TASK DIRECTIONS:
For the word "neck", report how many lines of the records below contain it, and nothing more.

(People photos with keypoints)
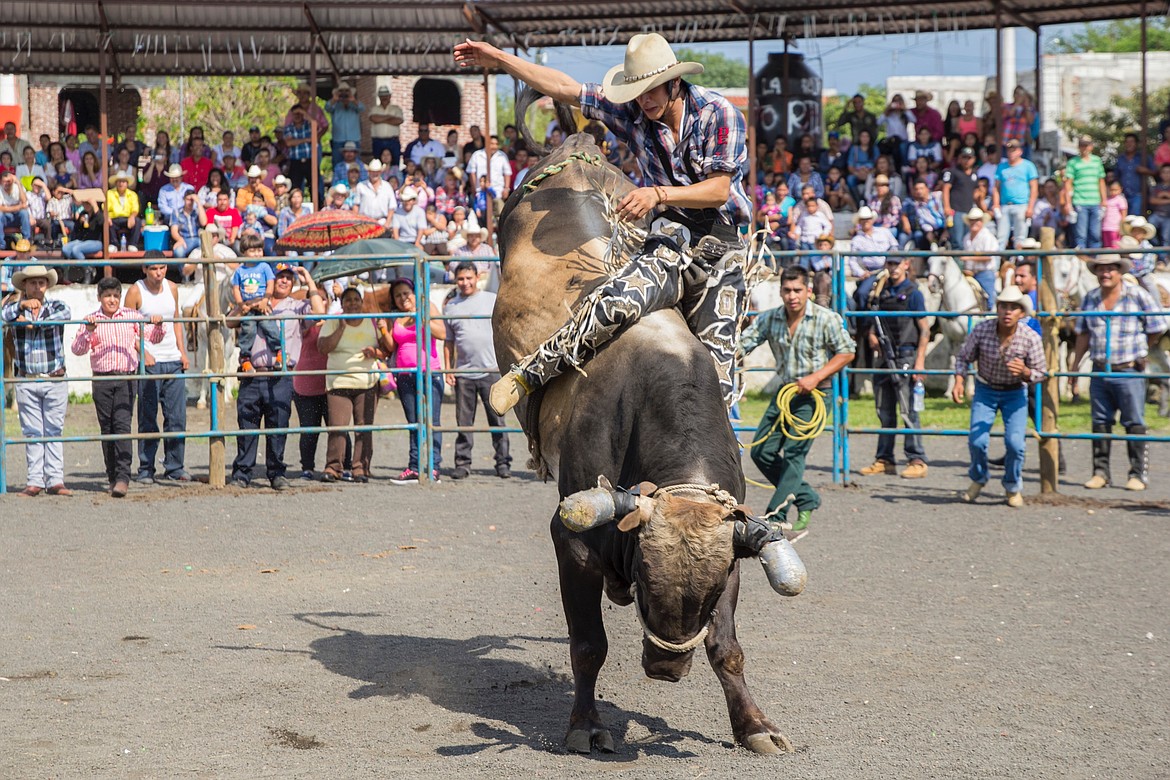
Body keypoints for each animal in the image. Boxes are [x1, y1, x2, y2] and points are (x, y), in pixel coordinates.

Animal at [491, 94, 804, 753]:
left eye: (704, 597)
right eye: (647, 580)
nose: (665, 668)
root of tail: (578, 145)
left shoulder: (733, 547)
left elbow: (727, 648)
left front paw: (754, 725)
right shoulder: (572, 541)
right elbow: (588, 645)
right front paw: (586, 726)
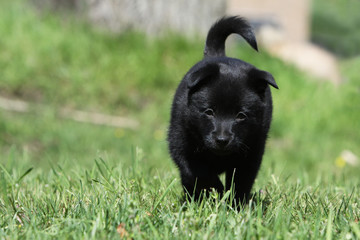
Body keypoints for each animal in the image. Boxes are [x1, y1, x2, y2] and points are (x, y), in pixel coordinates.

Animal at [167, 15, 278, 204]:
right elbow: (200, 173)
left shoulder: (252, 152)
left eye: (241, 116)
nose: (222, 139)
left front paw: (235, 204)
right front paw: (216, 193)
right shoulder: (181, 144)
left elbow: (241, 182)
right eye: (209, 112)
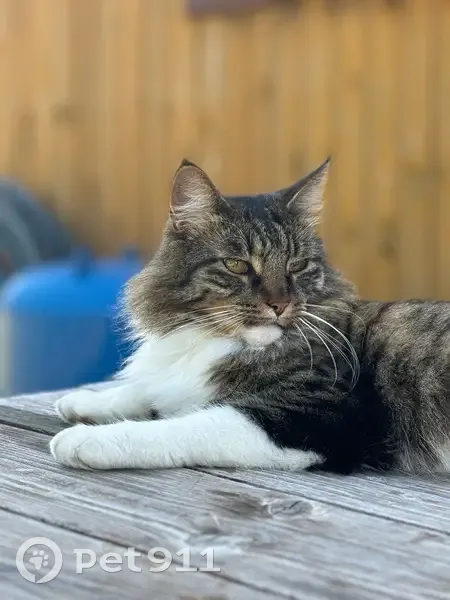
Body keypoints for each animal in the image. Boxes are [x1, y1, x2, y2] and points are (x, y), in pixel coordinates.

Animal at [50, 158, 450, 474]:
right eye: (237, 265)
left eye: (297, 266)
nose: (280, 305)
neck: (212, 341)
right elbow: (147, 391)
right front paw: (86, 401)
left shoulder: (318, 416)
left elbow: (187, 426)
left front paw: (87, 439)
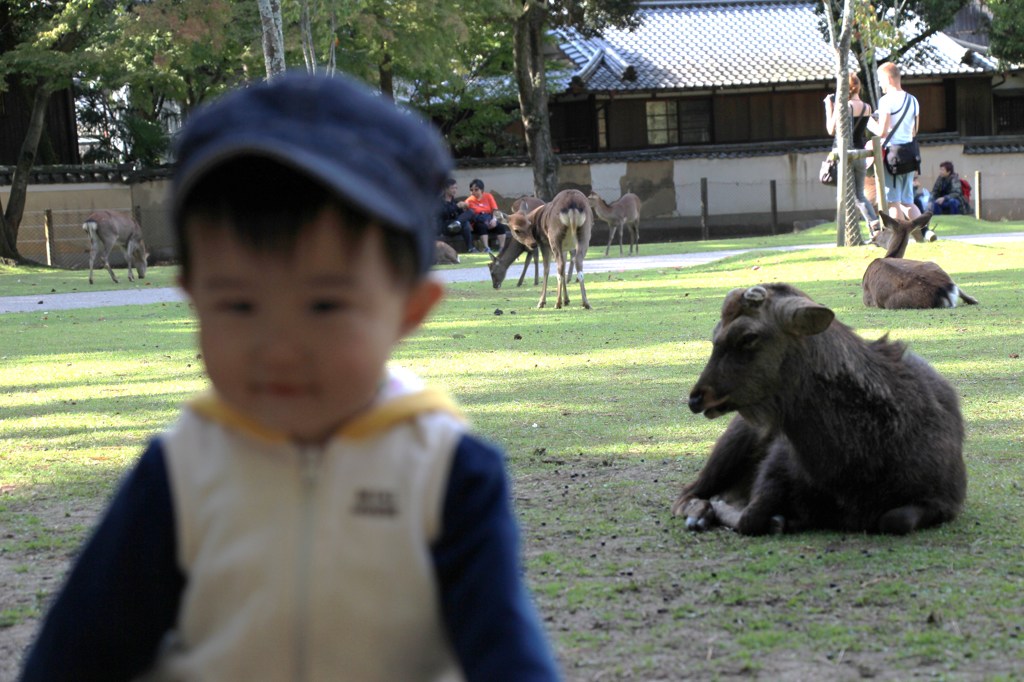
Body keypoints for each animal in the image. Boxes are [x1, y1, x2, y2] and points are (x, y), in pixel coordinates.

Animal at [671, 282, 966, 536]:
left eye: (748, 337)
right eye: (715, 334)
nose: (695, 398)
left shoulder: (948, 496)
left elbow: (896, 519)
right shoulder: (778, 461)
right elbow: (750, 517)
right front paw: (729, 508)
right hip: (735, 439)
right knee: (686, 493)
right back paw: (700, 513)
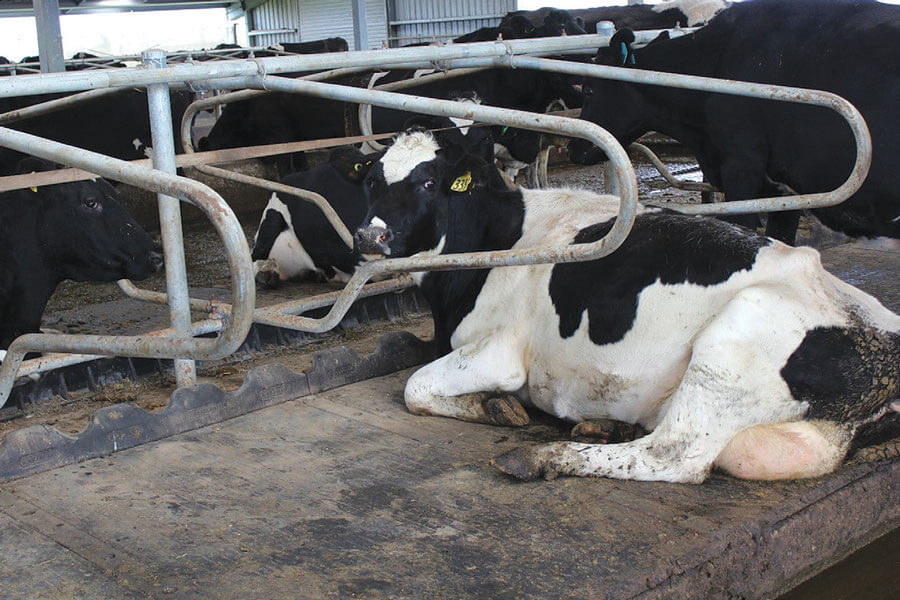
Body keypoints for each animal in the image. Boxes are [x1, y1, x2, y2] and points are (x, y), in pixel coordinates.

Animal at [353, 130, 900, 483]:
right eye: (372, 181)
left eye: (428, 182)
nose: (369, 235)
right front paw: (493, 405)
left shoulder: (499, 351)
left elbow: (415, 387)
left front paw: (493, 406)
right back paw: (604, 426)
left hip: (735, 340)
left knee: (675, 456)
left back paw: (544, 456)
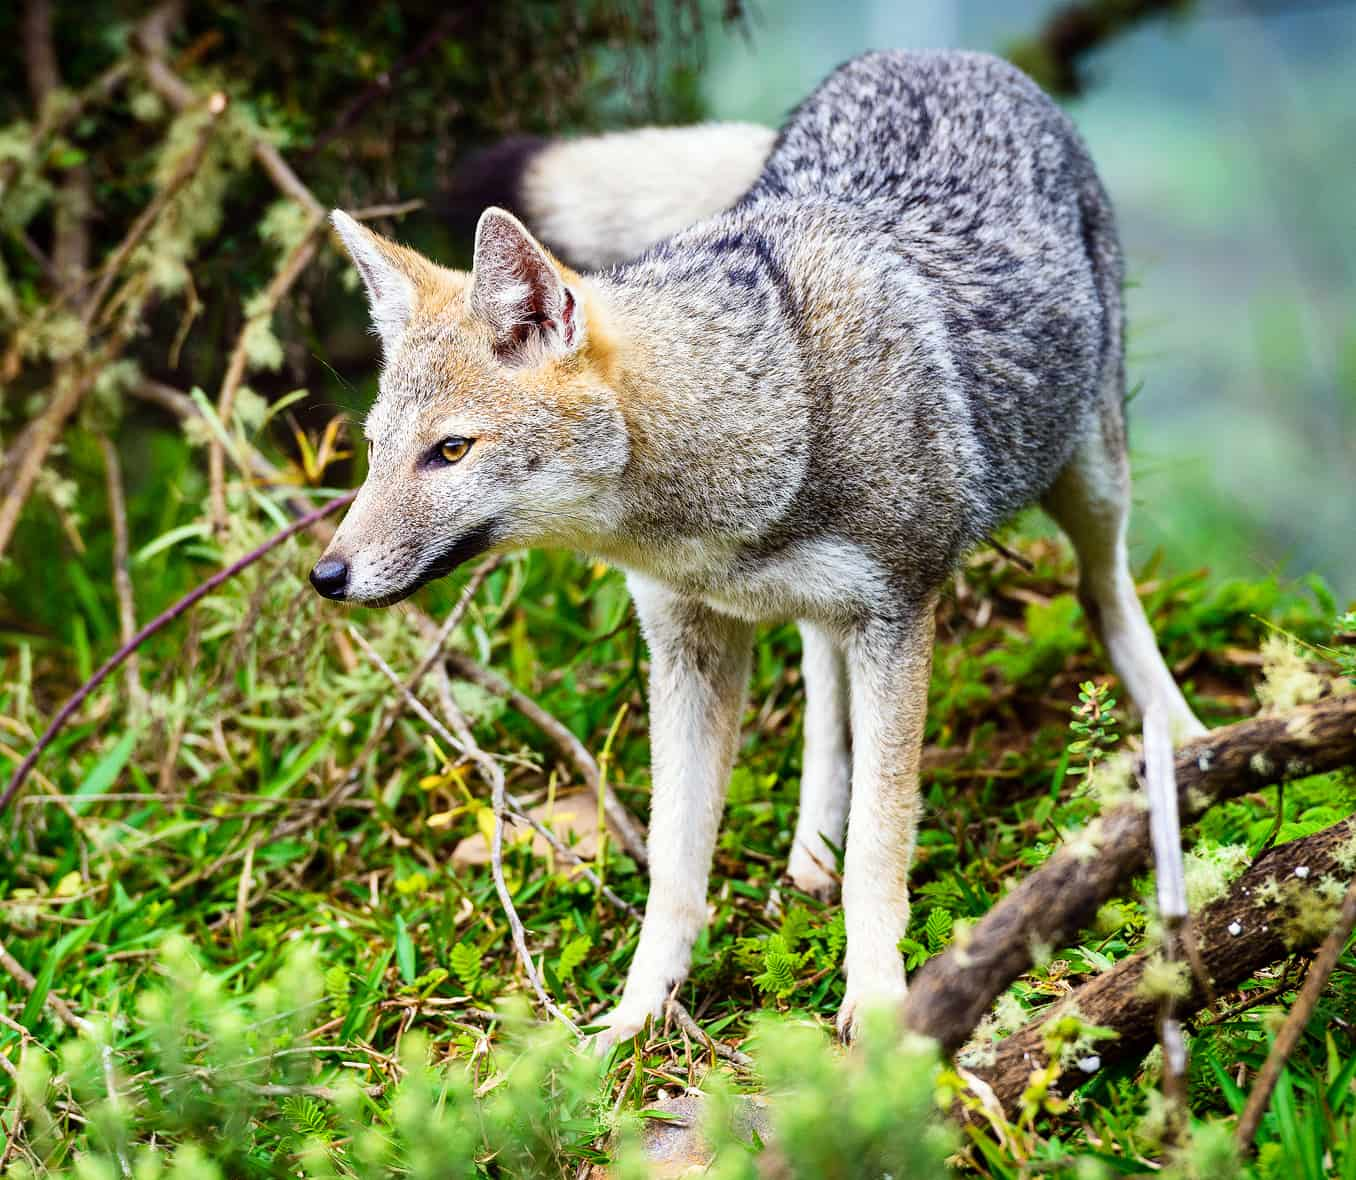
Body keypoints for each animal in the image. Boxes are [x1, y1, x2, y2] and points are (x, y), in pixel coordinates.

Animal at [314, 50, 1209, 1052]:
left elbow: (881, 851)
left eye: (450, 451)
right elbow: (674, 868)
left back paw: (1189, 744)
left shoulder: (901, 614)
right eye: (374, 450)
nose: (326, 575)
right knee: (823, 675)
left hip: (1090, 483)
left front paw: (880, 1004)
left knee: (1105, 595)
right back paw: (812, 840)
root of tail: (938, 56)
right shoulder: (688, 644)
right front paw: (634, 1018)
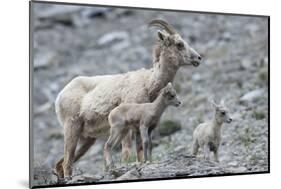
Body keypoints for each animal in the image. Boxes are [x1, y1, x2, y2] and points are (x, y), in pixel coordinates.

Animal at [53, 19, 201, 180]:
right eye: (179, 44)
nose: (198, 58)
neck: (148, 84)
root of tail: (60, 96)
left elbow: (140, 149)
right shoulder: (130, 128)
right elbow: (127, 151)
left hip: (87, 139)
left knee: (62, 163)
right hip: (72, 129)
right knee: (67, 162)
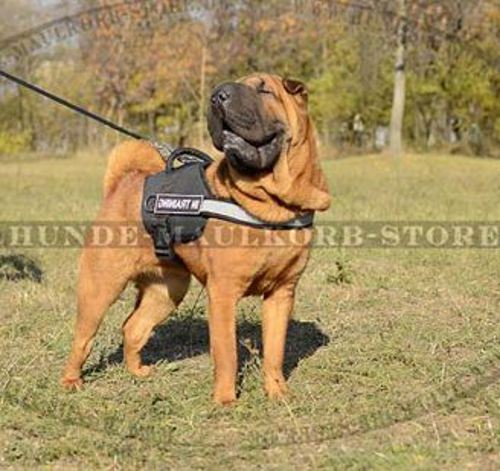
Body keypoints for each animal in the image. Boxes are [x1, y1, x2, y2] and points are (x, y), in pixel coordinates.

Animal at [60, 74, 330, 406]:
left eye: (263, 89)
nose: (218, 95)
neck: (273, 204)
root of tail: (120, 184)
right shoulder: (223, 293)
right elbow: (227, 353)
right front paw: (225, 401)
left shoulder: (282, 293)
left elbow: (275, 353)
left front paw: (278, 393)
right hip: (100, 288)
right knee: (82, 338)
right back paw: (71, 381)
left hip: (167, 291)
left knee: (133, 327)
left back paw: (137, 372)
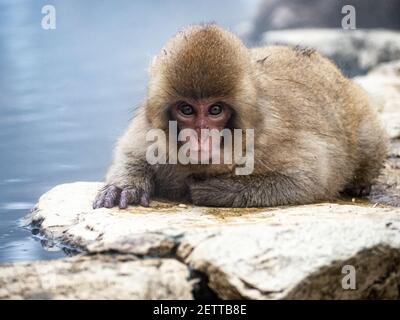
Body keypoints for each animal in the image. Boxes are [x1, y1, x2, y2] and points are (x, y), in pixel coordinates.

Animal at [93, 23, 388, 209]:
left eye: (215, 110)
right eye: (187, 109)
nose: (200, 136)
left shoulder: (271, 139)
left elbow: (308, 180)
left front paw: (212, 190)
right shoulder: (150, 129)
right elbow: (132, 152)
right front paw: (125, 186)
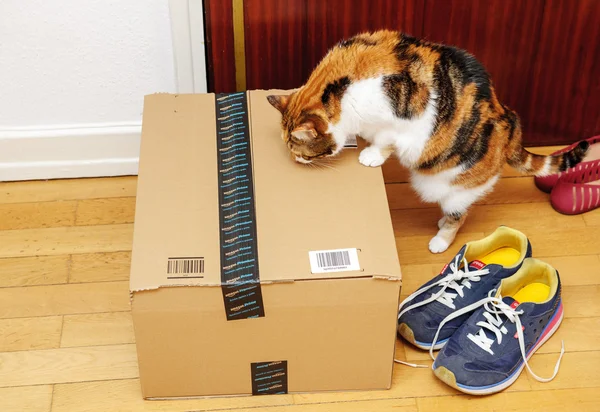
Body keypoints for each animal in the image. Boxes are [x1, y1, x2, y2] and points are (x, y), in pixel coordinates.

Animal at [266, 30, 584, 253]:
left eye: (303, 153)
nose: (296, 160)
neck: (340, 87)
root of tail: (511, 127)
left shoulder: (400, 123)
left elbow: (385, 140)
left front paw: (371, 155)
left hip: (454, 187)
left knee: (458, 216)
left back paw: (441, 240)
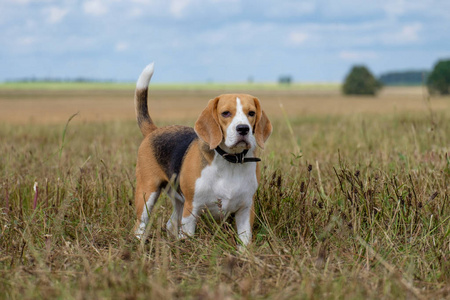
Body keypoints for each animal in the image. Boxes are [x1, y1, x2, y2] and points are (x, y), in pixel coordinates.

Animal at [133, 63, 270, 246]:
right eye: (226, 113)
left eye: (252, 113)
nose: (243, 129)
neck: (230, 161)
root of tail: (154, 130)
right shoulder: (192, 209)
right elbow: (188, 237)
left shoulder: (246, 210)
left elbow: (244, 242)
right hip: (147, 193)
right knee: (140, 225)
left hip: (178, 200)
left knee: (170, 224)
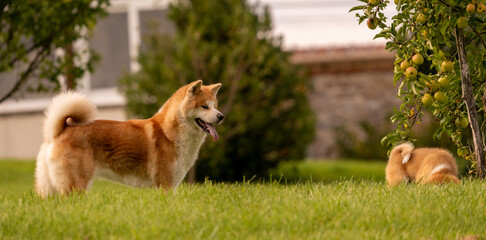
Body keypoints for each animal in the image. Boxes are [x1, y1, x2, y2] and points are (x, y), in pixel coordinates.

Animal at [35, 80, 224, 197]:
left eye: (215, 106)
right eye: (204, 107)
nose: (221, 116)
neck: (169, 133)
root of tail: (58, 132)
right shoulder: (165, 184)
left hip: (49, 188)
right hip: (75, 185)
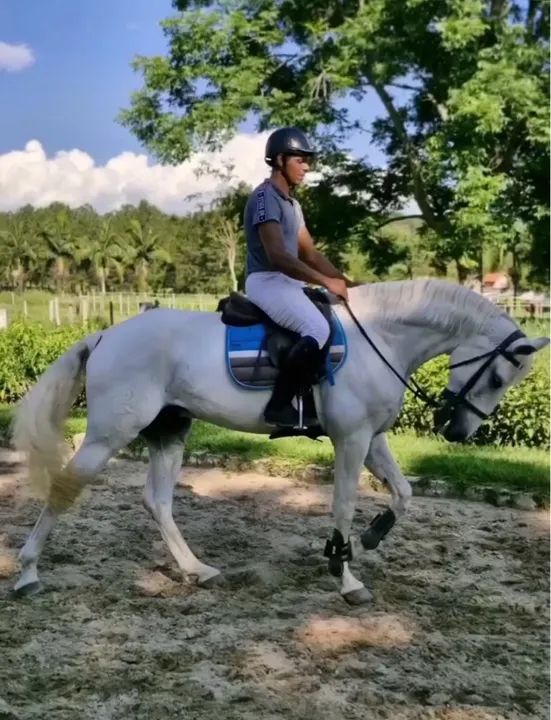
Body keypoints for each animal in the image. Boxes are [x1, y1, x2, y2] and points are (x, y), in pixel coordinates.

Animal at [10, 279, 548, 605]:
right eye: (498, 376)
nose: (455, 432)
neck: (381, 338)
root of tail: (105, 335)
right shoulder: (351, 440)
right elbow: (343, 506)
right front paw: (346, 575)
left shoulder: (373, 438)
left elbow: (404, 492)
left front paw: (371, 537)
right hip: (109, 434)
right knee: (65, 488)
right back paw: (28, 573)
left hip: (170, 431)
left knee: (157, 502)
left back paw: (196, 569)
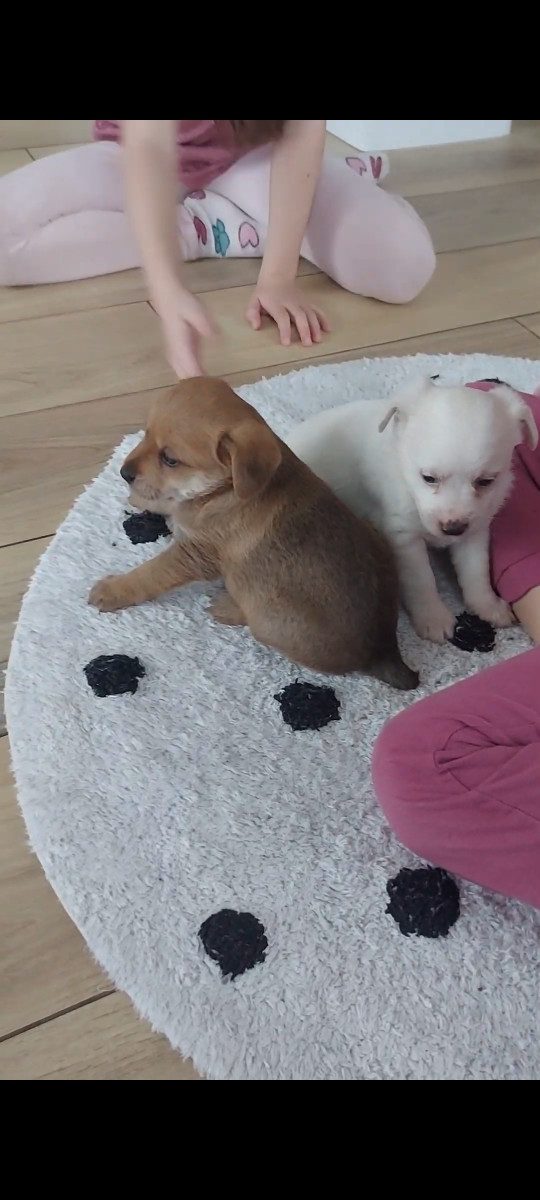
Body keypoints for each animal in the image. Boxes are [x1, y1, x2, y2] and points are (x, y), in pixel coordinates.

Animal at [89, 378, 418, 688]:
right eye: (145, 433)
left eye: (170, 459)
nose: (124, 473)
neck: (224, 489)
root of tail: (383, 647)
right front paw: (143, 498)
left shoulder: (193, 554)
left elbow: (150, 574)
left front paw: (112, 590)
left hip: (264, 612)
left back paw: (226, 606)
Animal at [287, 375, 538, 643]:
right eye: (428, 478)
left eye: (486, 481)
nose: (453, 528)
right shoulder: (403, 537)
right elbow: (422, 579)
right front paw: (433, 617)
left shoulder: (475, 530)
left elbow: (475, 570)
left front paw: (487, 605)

SOLUTION TO THIS PROBLEM:
8